Slowly, following Nora's instructions, she walked up and down in front of the wall three times whilst thinking show me the Room of Hidden Things.

She had debated, for a while, whether that was what she truly wanted to see, but it seemed stupidly obvious when she thought about it now. Even Nora had suggested that this could be the only place to find one of the objects if one of them were hidden at Hogwarts, and given that her father had also spoken of it (it was practically Hogwarts legend, the Room of Requirement), almost as if giving some sort of hint... it was exactly the kind of test he would give her.

With more confidence than she would have thought she spun around to face the wall, only to find that it had, indeed, turned into a great set of double doors, burnished silver handles adorning them.

"Well, what are you waiting for missstressssss?" Pan asked, tasting the air by her neck impatiently because he knew it made her cringe.

"Nothing," she sighed, "I need you to try and sssenssse the presssence of my father'sss magic."

"Of courssse, Missstressssss," he sighed, sounding rather put-out for a snake with little feeling other than general annoyance and irritation. "Now, let'sss go on."

Without a second thought, so as not to give herself time to second guess herself, she turned the handle and stepped inside, closing the door behind her quickly so she could lean against it.
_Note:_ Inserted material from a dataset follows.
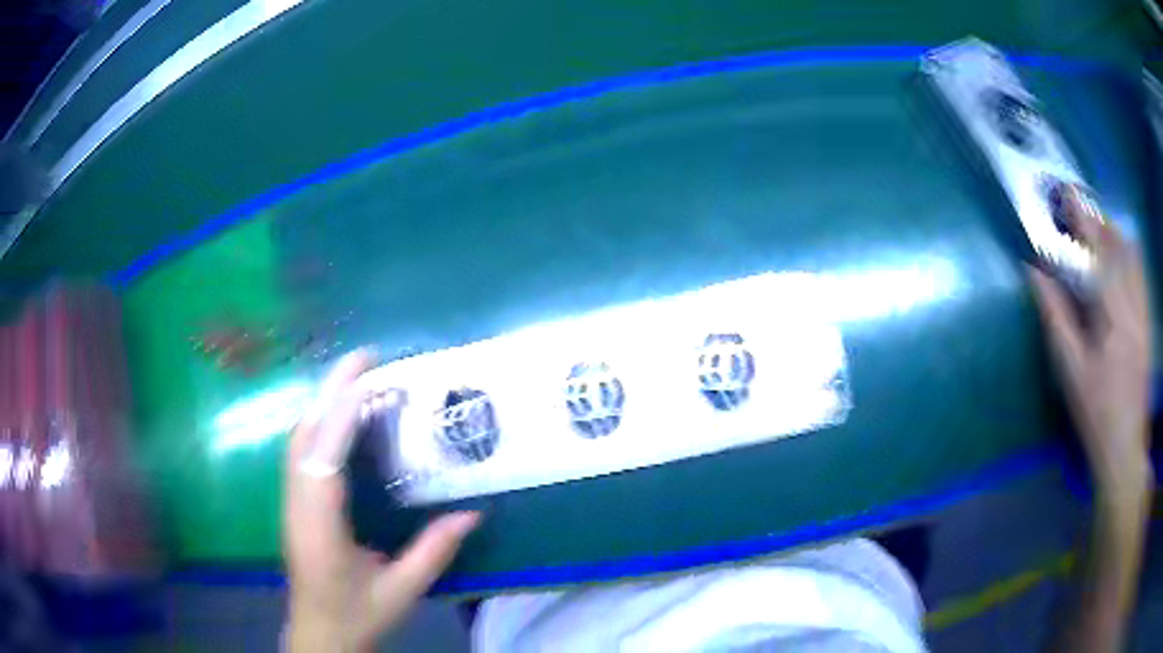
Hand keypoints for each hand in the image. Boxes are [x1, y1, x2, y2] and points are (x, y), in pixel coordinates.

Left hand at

Pan slithered down her body and off to explore the room whilst she took a few steadying breathes, feeling more than slightly dizzy.

The room was bigger than any she had ever seen before, and everywhere she looked there were things. Broken and damaged furniture made up aisles along with giant stacks of books, what must have been thousands upon thousands, the overwhelming sense of magic in the air suffocating, much like watching Nicolas and Perenelle tamper with the wards had been before the summer when they had taken her back to the school.

Signs of that magic lingered everywhere, not just in the feeling but in the room itself, the chairs missing legs and lopsided tables and the items littered everywhere, so much that it hurt trying to take it all in. Flying catapults, Fanged Frisbees, what looked to be dragon eggshells, a dull silver in colour, an enormous stuffed troll, hats, jewels and trunks full of clothes, the moth-eaten fabrics overflowing from misplaced lids.

As her head settled and she wandered further into the room, in between the tottering aisles of cages full of unspeakable things, broomsticks and a skipping record turntable, she slowly ran her fingers over rotting wooden book cases, chipped bottles of congealed potions and corked bottles whose contents still shimmered evilly lining several of them, crinkling her nose at the smell, a mix of rotting things and decaying magic.

Eventually she settled in front of a cabinet and set to looking through it. The more she looked, the more she grew vaguely disturbed though. Several rusting swords lined the bottom, along with a heavy, bloodstained axe and disassembled pieces of armour, all of them tinted and rusty. She soon moved on, settling a few cabinets further down in front of a large chest of drawers.